- What the task asks
Your task is to find every line in the records that holds the string "Right" and copy it.

Saved data entries
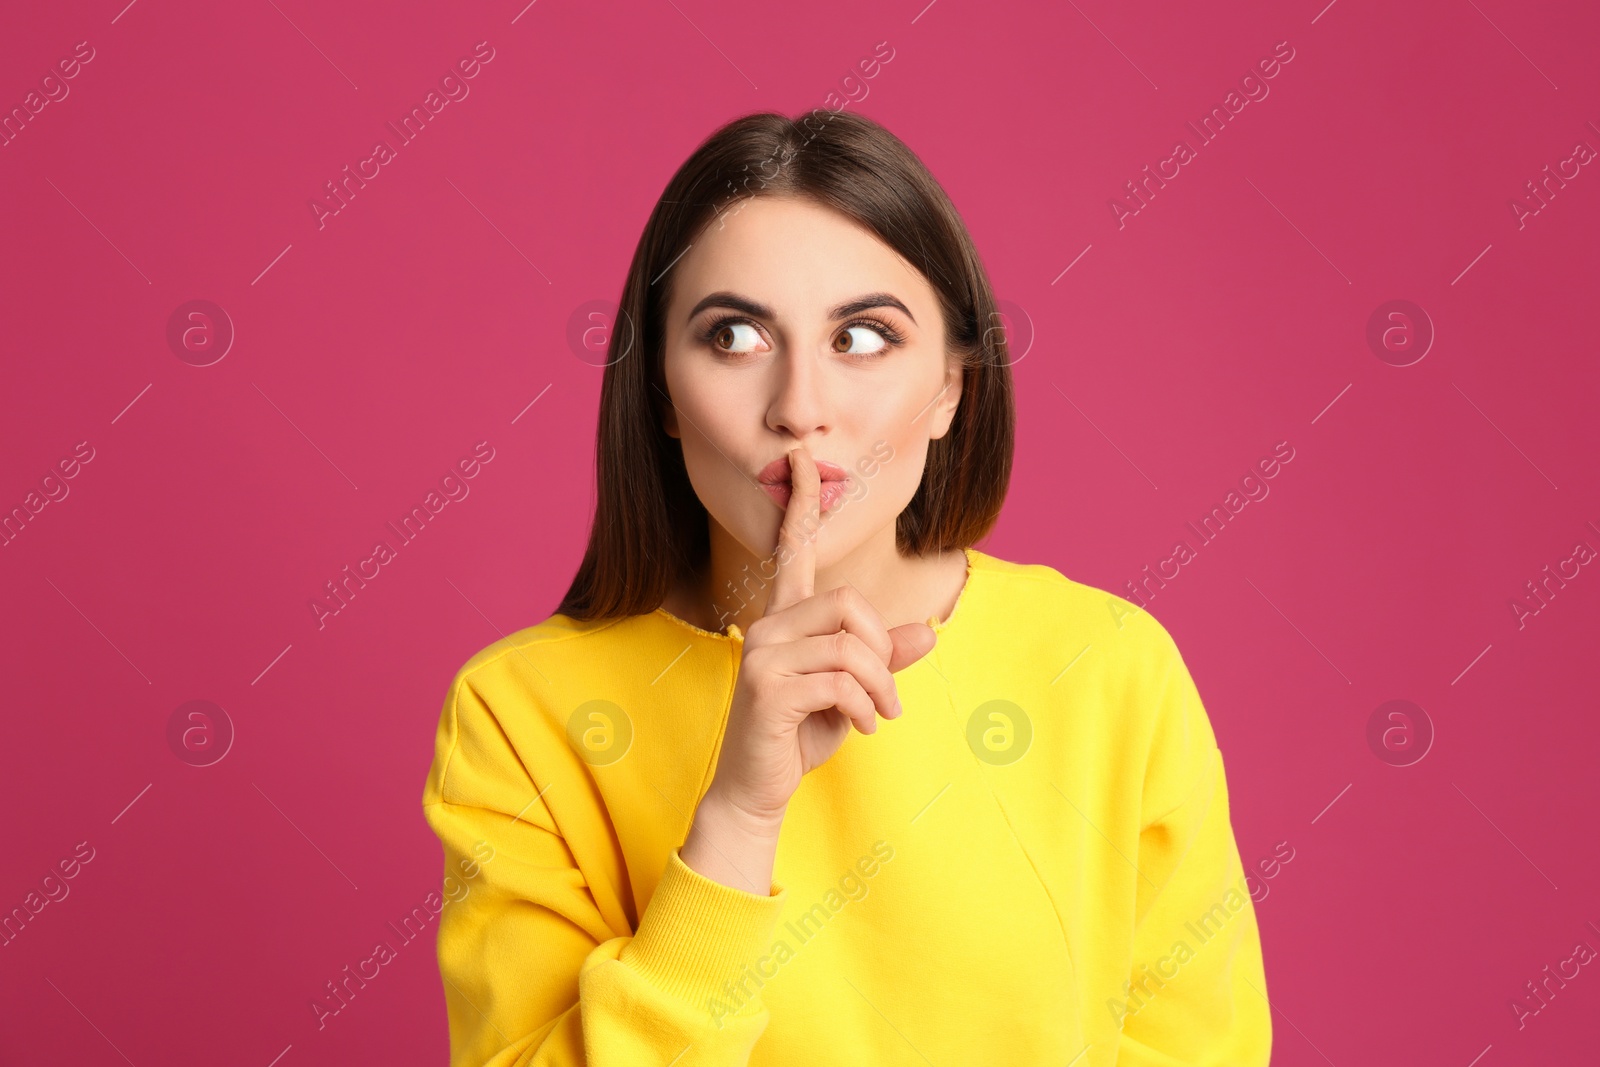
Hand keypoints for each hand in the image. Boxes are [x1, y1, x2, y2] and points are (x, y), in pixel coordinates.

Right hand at [706, 444, 938, 829]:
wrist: (755, 790)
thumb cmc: (799, 737)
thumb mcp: (852, 695)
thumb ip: (884, 660)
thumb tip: (929, 631)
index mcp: (784, 620)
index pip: (792, 551)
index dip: (802, 506)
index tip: (802, 460)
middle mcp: (767, 627)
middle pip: (849, 603)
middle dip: (883, 649)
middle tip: (888, 694)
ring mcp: (761, 654)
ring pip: (851, 645)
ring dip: (880, 687)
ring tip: (880, 716)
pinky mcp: (766, 687)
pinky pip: (840, 681)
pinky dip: (864, 709)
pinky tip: (860, 729)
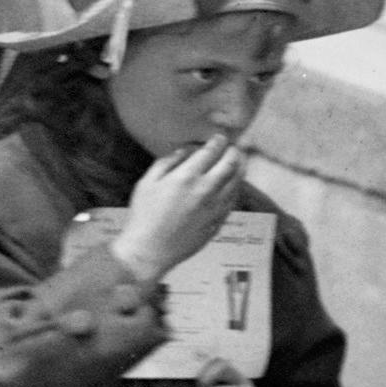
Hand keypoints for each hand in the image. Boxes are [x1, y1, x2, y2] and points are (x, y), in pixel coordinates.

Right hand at [115, 133, 246, 279]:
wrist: (151, 249)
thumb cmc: (144, 215)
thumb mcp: (147, 183)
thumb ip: (166, 163)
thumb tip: (183, 152)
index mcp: (186, 177)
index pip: (210, 153)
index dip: (217, 142)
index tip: (219, 137)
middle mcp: (206, 190)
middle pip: (230, 165)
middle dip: (235, 152)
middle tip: (234, 147)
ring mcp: (215, 208)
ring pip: (237, 184)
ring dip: (241, 170)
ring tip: (241, 162)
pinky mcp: (218, 222)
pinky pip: (234, 201)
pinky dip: (237, 189)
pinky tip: (234, 186)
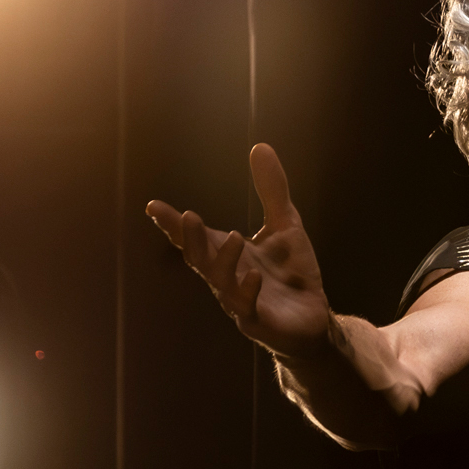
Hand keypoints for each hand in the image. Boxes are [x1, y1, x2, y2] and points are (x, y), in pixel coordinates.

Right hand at [146, 144, 329, 362]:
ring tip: (232, 235)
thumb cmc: (293, 274)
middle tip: (186, 216)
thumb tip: (260, 146)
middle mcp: (227, 277)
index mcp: (227, 254)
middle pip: (199, 258)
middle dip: (190, 239)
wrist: (315, 318)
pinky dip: (248, 292)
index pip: (195, 237)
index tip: (153, 207)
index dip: (173, 224)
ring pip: (221, 283)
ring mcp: (240, 301)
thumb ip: (272, 189)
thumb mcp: (286, 224)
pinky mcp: (259, 322)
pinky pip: (247, 308)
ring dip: (222, 260)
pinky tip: (254, 277)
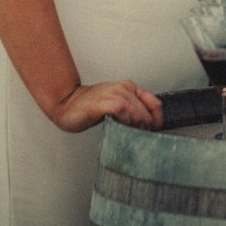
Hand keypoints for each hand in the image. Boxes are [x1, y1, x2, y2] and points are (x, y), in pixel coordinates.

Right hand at [45, 79, 162, 132]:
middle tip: (134, 138)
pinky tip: (117, 128)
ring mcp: (114, 94)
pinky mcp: (104, 103)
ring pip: (137, 114)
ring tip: (125, 135)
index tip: (153, 132)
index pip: (155, 103)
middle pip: (146, 113)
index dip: (157, 120)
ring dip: (134, 129)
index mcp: (129, 87)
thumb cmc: (90, 107)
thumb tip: (146, 127)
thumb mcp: (116, 105)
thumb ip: (131, 111)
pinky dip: (124, 123)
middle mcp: (124, 88)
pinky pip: (123, 112)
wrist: (67, 104)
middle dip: (144, 129)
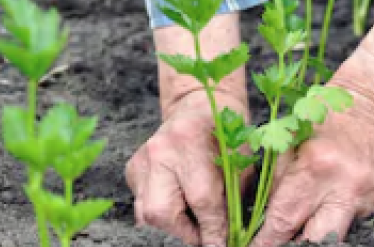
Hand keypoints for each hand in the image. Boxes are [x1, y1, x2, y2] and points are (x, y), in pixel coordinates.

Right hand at [125, 90, 249, 245]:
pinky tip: (179, 201)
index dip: (214, 230)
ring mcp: (141, 160)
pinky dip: (163, 210)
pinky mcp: (133, 168)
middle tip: (204, 234)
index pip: (202, 200)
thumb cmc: (226, 133)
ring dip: (173, 224)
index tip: (222, 245)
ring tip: (193, 219)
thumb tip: (230, 237)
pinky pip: (142, 204)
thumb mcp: (240, 162)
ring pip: (148, 213)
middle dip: (185, 231)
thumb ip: (232, 200)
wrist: (198, 106)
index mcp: (191, 140)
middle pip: (161, 211)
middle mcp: (159, 150)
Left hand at [252, 2, 373, 244]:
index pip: (285, 218)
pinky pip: (363, 220)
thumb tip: (265, 218)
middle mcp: (348, 185)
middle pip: (317, 238)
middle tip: (282, 243)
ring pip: (340, 232)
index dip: (269, 239)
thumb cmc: (323, 121)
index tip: (256, 246)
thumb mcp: (289, 143)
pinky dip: (346, 215)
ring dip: (320, 228)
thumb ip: (277, 182)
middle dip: (296, 244)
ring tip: (310, 215)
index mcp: (316, 167)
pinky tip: (338, 200)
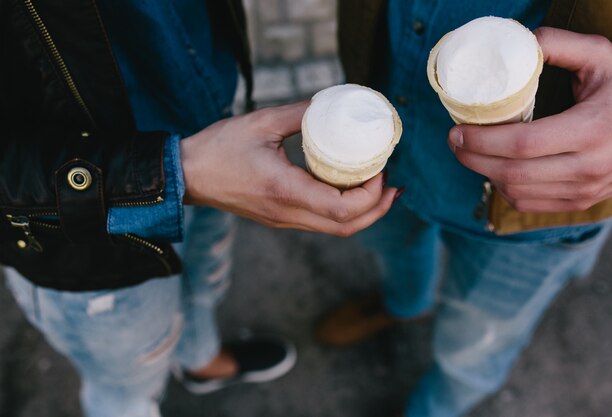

- Answer space
Right hand at [706, 444, 938, 829]:
Right hand at [115, 133, 246, 279]:
Right hand at [146, 144, 329, 362]:
Right hand at [45, 79, 162, 132]:
Right hand at [125, 90, 249, 245]:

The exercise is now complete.